Task to carry out |
From the material below, pull each line containing the string "wrist".

Entries supplied |
>>

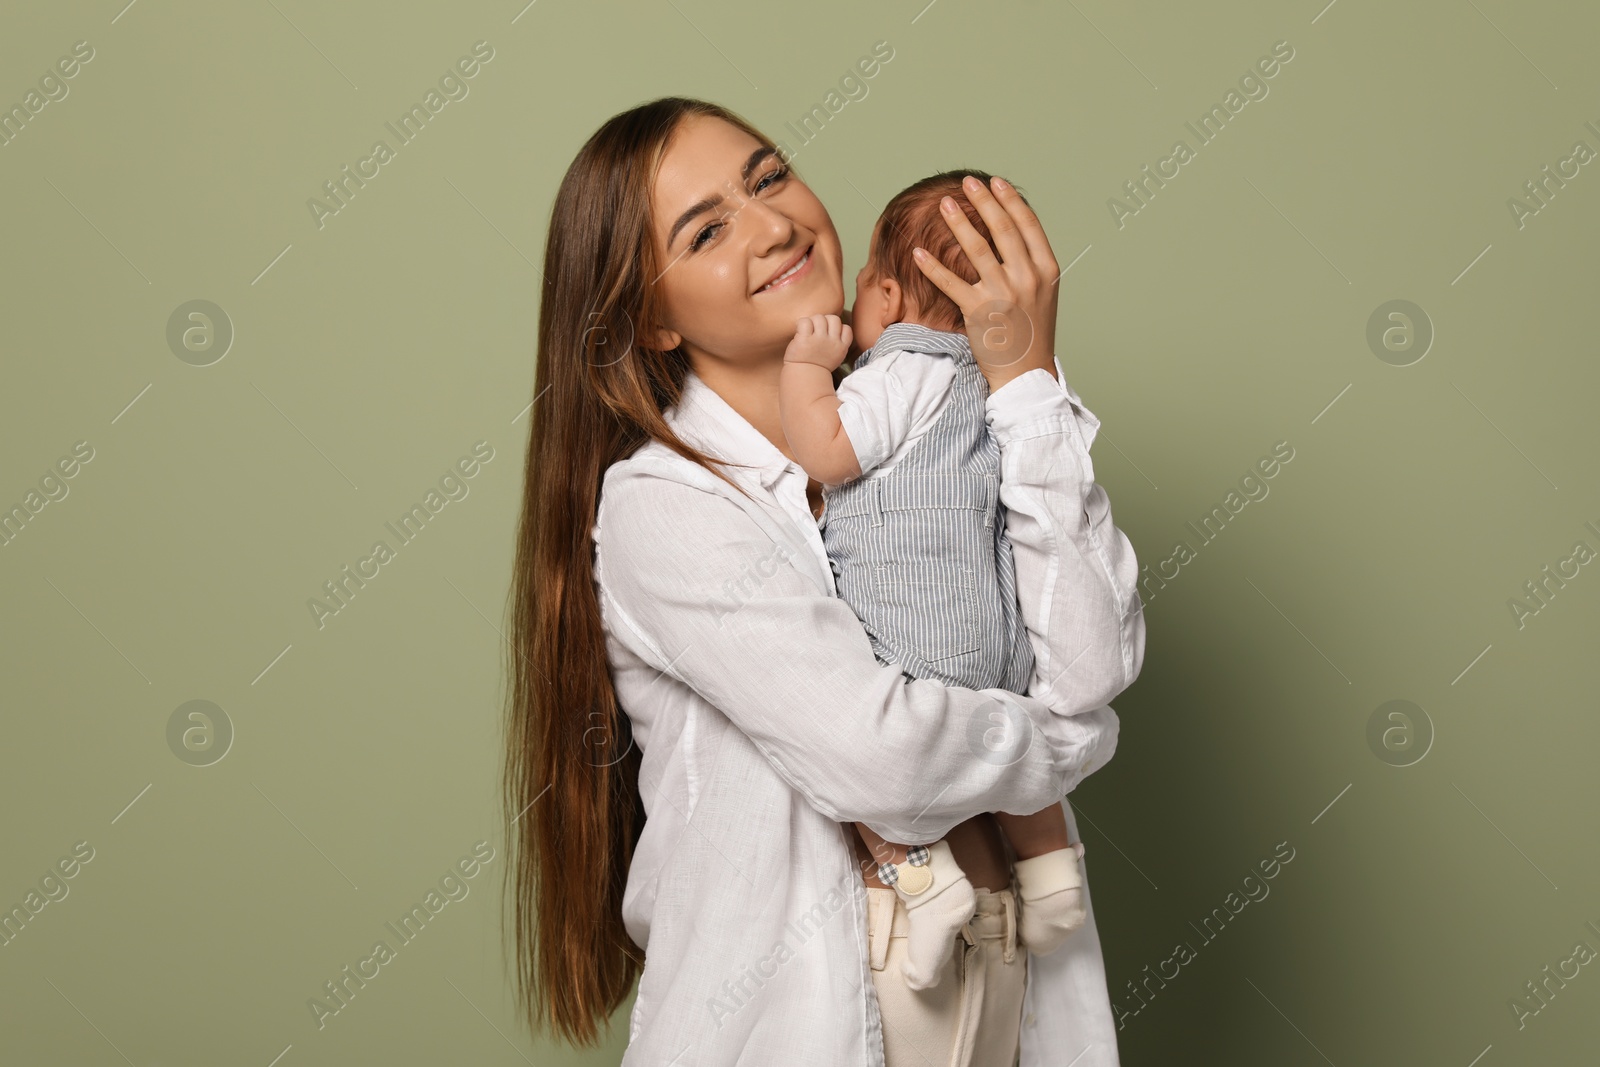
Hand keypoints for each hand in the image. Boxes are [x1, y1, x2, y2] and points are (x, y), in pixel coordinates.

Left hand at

<<
>>

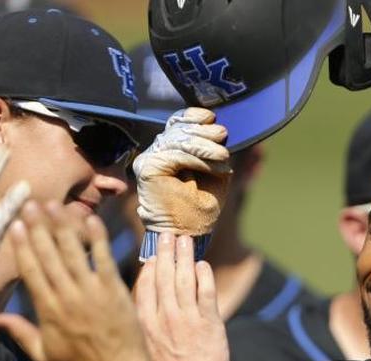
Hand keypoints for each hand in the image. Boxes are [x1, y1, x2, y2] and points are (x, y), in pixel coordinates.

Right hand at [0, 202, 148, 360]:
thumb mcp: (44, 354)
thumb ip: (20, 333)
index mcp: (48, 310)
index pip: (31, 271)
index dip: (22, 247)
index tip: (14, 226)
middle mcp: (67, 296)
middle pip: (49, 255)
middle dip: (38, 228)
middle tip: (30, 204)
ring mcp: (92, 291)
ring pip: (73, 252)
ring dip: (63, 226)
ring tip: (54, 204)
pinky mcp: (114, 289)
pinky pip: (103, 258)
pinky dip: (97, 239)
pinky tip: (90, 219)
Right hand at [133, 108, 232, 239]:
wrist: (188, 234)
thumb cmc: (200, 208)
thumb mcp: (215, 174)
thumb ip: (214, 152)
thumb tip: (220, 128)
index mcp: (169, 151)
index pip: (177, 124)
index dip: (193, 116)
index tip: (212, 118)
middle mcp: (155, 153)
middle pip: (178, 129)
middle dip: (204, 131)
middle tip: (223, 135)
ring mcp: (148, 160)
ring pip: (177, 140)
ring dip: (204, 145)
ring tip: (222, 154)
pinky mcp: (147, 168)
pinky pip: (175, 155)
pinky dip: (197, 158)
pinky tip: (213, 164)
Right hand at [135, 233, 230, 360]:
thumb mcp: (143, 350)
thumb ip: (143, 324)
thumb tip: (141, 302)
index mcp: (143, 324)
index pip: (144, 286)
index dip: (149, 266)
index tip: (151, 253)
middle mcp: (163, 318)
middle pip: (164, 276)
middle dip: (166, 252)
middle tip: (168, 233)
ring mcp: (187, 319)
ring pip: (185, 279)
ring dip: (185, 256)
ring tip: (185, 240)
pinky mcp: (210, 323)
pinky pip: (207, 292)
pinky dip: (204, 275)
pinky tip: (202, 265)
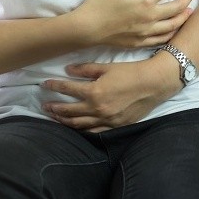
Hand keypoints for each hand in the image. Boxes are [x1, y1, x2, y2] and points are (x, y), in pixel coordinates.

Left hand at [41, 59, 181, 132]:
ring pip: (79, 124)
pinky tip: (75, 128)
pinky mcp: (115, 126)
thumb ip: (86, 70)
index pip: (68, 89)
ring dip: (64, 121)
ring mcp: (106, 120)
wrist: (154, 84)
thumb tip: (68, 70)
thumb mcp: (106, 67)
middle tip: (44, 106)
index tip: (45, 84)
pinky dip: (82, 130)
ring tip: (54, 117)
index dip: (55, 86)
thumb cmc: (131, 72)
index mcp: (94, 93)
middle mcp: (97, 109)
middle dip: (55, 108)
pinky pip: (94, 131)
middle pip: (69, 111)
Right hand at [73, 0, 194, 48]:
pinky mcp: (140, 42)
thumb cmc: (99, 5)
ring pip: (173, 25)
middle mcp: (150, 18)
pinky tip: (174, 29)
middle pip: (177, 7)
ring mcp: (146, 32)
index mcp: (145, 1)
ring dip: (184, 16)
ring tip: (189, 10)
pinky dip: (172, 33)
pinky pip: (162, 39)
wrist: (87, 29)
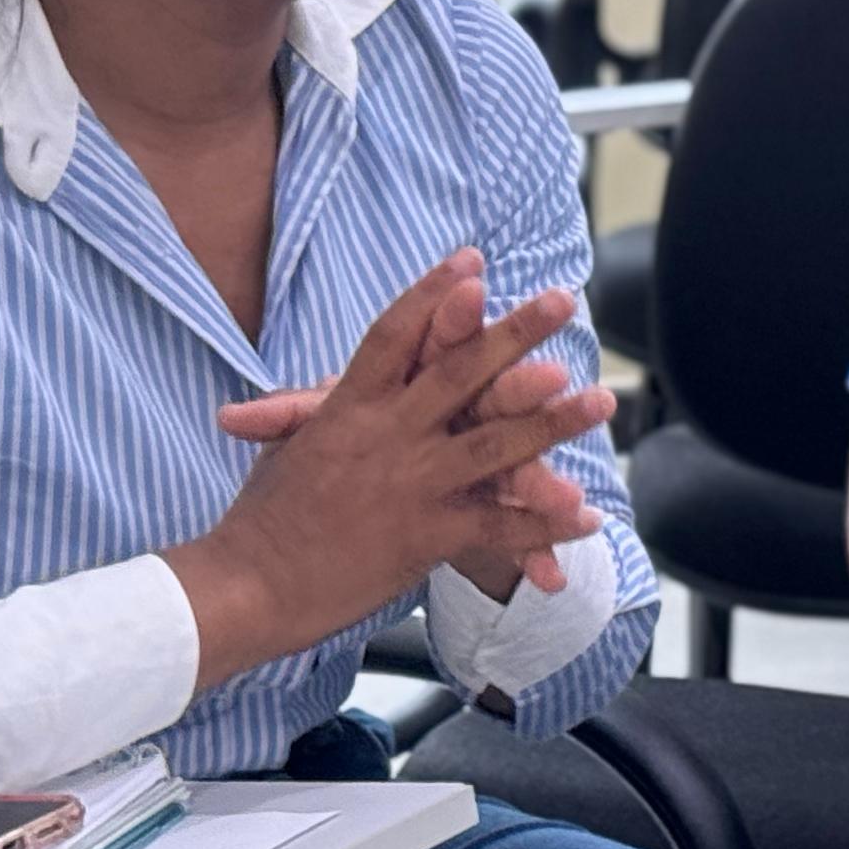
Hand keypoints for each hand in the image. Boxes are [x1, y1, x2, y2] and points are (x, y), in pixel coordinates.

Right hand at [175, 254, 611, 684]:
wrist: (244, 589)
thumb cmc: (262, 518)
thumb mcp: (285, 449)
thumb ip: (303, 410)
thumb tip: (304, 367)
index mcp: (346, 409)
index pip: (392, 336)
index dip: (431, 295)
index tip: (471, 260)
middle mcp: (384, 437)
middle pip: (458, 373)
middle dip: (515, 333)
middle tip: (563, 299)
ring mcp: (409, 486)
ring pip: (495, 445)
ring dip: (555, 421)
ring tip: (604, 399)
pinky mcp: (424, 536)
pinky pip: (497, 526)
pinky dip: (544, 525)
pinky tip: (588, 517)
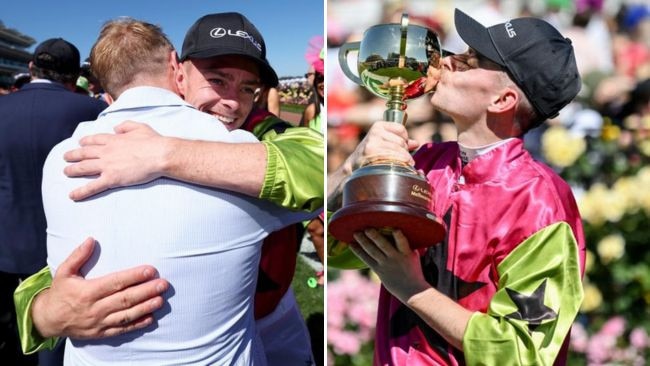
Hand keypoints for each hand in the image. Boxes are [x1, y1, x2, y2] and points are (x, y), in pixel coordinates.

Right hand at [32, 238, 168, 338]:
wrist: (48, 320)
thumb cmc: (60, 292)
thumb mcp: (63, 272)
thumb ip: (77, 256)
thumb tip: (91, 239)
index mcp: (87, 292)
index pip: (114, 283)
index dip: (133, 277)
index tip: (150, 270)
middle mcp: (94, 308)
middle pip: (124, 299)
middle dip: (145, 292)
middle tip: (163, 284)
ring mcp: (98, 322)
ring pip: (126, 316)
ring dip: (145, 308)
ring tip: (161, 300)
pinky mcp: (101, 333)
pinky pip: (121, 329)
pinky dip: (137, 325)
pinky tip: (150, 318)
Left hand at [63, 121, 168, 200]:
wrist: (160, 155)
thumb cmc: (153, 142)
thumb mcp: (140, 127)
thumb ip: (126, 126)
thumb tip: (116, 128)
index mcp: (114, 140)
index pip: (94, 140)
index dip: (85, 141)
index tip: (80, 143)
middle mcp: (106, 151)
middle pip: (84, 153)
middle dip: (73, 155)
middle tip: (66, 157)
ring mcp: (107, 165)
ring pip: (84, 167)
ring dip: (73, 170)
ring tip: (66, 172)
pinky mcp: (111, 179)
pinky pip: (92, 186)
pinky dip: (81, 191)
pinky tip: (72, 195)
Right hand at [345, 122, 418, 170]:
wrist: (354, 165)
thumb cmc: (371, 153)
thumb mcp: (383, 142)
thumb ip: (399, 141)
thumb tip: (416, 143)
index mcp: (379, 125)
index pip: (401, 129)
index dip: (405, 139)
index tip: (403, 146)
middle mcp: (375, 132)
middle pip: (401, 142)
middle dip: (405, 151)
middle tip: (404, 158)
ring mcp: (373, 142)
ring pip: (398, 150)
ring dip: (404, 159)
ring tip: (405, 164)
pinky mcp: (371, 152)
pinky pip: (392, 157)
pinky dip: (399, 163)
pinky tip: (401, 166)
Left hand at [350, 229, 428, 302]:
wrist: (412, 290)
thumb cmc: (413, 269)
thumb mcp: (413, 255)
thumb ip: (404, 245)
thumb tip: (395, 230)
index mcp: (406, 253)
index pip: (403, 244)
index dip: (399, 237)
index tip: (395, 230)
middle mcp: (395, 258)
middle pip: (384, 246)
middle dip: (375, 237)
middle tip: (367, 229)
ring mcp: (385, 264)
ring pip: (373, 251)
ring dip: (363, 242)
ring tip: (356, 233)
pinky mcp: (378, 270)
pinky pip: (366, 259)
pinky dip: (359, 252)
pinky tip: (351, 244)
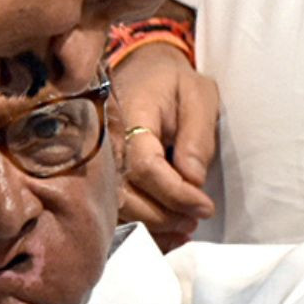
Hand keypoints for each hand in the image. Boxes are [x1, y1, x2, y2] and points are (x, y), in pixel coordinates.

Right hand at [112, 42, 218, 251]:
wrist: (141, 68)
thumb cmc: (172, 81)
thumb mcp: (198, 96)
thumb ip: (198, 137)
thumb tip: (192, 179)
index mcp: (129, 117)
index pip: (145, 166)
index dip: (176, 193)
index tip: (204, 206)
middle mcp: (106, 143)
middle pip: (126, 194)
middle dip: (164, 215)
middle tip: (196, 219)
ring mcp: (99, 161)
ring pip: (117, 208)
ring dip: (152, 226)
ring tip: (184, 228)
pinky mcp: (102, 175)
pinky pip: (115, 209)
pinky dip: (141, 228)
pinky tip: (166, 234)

<<
>>

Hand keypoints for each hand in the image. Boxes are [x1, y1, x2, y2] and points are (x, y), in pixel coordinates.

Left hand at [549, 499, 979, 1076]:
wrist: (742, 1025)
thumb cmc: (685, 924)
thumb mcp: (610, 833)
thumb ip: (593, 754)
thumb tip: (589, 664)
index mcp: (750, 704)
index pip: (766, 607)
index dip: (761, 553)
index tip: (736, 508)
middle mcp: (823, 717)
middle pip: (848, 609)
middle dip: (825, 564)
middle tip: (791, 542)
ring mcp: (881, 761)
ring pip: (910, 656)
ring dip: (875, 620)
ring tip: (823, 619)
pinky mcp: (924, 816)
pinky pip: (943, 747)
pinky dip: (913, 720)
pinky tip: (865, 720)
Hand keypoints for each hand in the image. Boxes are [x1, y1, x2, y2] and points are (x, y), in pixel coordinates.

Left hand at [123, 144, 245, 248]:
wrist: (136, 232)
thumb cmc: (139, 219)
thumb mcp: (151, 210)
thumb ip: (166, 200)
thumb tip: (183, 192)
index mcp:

<<

Task response |
wrist: (188, 234)
wrist: (154, 84)
wrist: (87, 29)
wrist: (244, 589)
wrist: (48, 320)
wrist: (160, 155)
wrist: (354, 165)
wrist: (412, 290)
wrist: (141, 68)
wrist: (742, 1025)
wrist: (136, 232)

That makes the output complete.